This survey presents the findings of a large-scale survey involving a total of 2618 participants from three distinct cohorts: patients, pharmacists and physicians. The primary objective of this survey research was to collect and represent RWD on the perceived efficacy, safety, tolerability and usage patterns of NeoFitoroid BioOintment in the treatment of internal and external hemorrhoids. Additionally, the survey aimed to assess patient satisfaction and QoL outcomes, compliance with the suggested dosage and the identification of any off-label uses and side effects. Data were collected through a newly validated, GDPR-compliant digital platform designed to support post-marketing surveillance and benefit–risk assessment [28] in full compliance with EU Regulation 2017/745 [27]. The online questionnaire was specifically developed and implemented for digital access, considering both healthcare professionals (HCPs, both pharmacists and medical doctors) and patients [29]. The data collected confirm that the RWE data are effective in capturing valuable insights, consistent with results reported in other studies [15].

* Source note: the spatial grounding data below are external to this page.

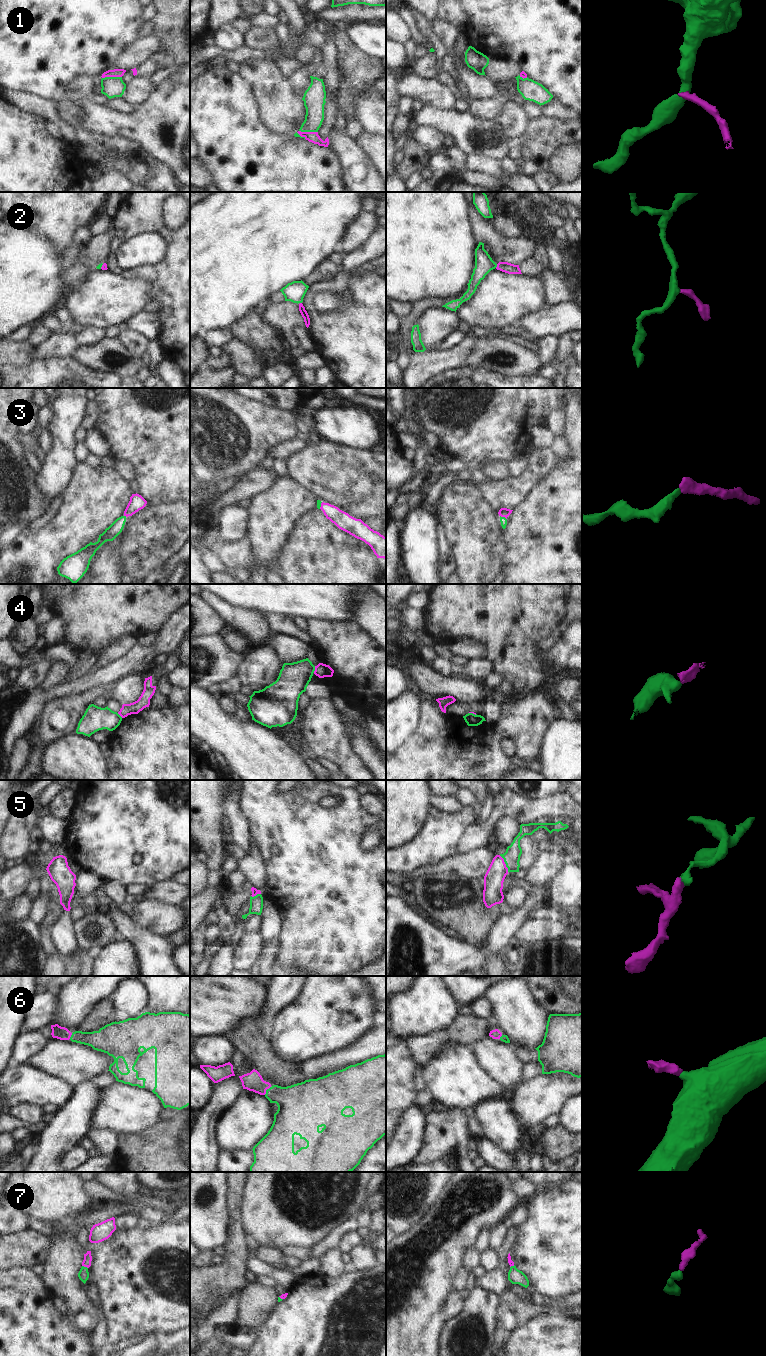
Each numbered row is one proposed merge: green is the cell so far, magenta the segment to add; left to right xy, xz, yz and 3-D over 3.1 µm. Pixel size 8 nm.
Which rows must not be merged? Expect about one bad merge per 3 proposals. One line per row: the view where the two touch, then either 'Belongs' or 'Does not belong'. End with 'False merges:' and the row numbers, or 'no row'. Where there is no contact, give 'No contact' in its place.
1: Touches green in xy. Does not belong
2: Touches green in yz. Belongs
3: Touches green in yz. Belongs
4: Touches green in xz. Does not belong
5: Touches green in yz. Belongs
6: Touches green in xz. Belongs
7: Touches green in xy. Belongs
False merges: 1, 4.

The repeatability and validity of the questionnaires were assessed before the implementation of the survey. Since the structure of the questionnaires [28,29] has remained unchanged, it is reasonable to assume that the previously established repeatability can also be applied to the current version. Furthermore, a key strength of this survey is the simultaneous involvement of three interconnected cohorts, each actively involved in either using or recommending the product.

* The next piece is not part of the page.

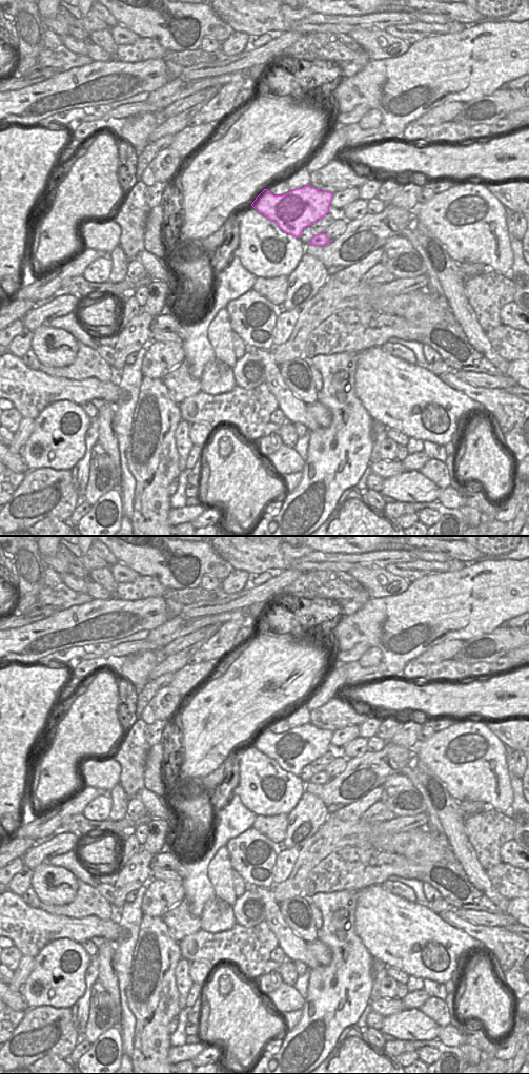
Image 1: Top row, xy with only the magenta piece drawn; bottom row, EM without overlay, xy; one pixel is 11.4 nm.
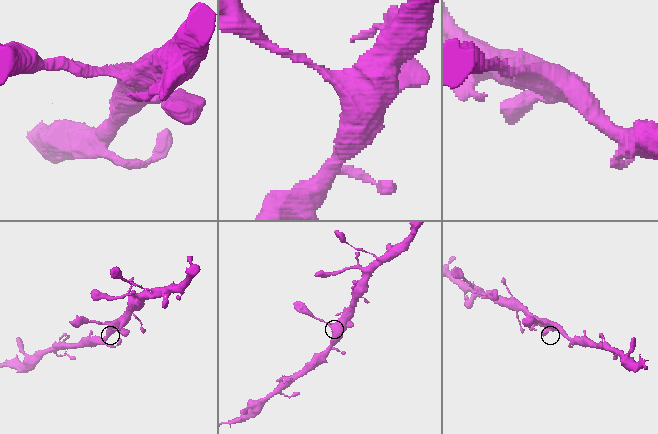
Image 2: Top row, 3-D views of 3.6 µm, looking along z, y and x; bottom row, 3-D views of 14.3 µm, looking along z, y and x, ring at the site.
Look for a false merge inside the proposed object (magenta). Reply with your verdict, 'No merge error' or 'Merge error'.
No merge error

All three populations showed strong concordance and coherence on all items of the questionnaire. Notability, strong consistency regarding satisfaction with the product’s effectiveness was also observed, which was reported in the range of “excellent/good” across patients, pharmacists and physicians (Figure 3). Then, a large sample of patients reported great to extreme improvements in HD symptoms (78.69%), ultimately leading to an improvement in QoL. Remarkably, these positive perceptions were consistent across both HCP cohorts involved.

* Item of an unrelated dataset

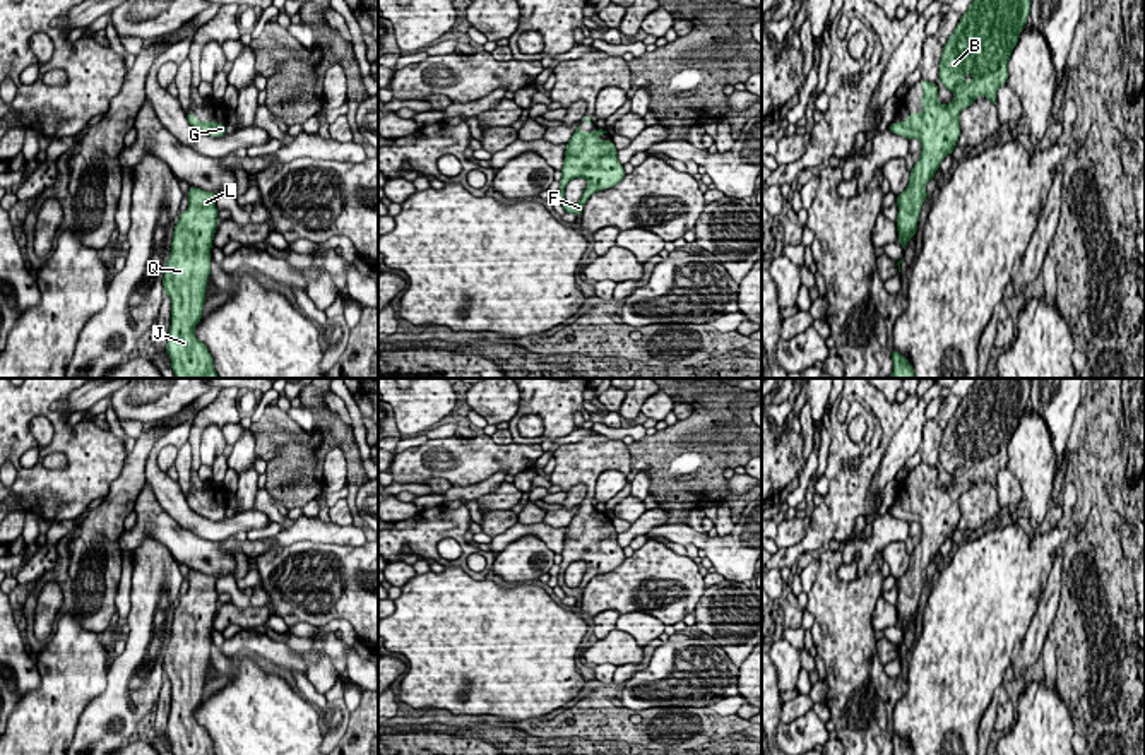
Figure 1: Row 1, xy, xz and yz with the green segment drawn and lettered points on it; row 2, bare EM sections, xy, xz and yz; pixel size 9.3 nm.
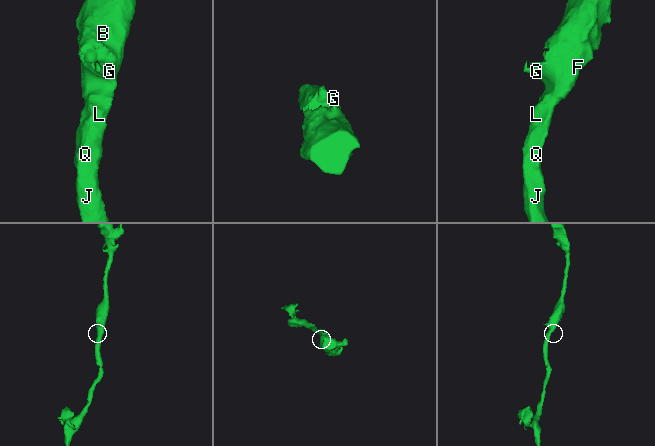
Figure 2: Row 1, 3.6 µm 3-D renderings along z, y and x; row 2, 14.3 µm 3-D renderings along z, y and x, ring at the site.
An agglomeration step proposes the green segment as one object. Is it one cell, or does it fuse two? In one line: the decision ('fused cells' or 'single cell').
single cell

Similarly, the level of agreement regarding the safety and tolerability of the SBMD across the three cohorts was high. Indeed, over 90% of responders expressed positive evaluations (Figure 4). Furthermore, except for one case of application-site pain associated with device ineffectiveness, no potentially related adverse effects or interactions with other concomitant treatments were reported, supporting the product’s favorable profile.

In general, the questionnaire answers indicated the correct use and dosage of the product to protect the anorectal mucosa. Indeed, patients used the product to treat hemorrhoids, both internal and external, and anal fissures or as prevention for expected symptoms, such as anal and perianal pain or discomfort.

Regarding QoL, the consistent concentration of responses in the highest categories of the Likert scale (‘Extremely’ and ‘Greatly’) across all three cohorts suggests that the product is perceived as effective in improving key aspects of daily living, including mood, social interactions, work performance, dietary freedom and physical activity. This alignment between patient-reported outcomes and professional assessments reinforces the clinical relevance of the observed benefits in real-world setting.

A previous prospective interventional study by Podda et al. [26] evaluated the efficacy and tolerability of the product in 45 patients with grade I or II HD. After 10 days of treatment, a significant reduction in discomfort was observed, with the mean VAS score decreasing from 47.4 to 15.4 (p < 0.001). Similar improvements were reported for pain, itching and burning, with statistically significant reductions as early as day 3. Objective signs such as bleeding and anal leakage also decreased significantly (p < 0.001 and p < 0.05, respectively). Notably, 60% of patients with prolapse at baseline no longer showed signs of prolapse after treatment.

In addition, data on concomitant treatments indicate that the product is used both as a standalone therapy and as part of broader treatment strategies. This reflects its integration into multimodal regimens, often alongside dietary and behavioral advice or other topical and systemic treatments, and highlights its perceived value across different patient profiles and clinical scenarios.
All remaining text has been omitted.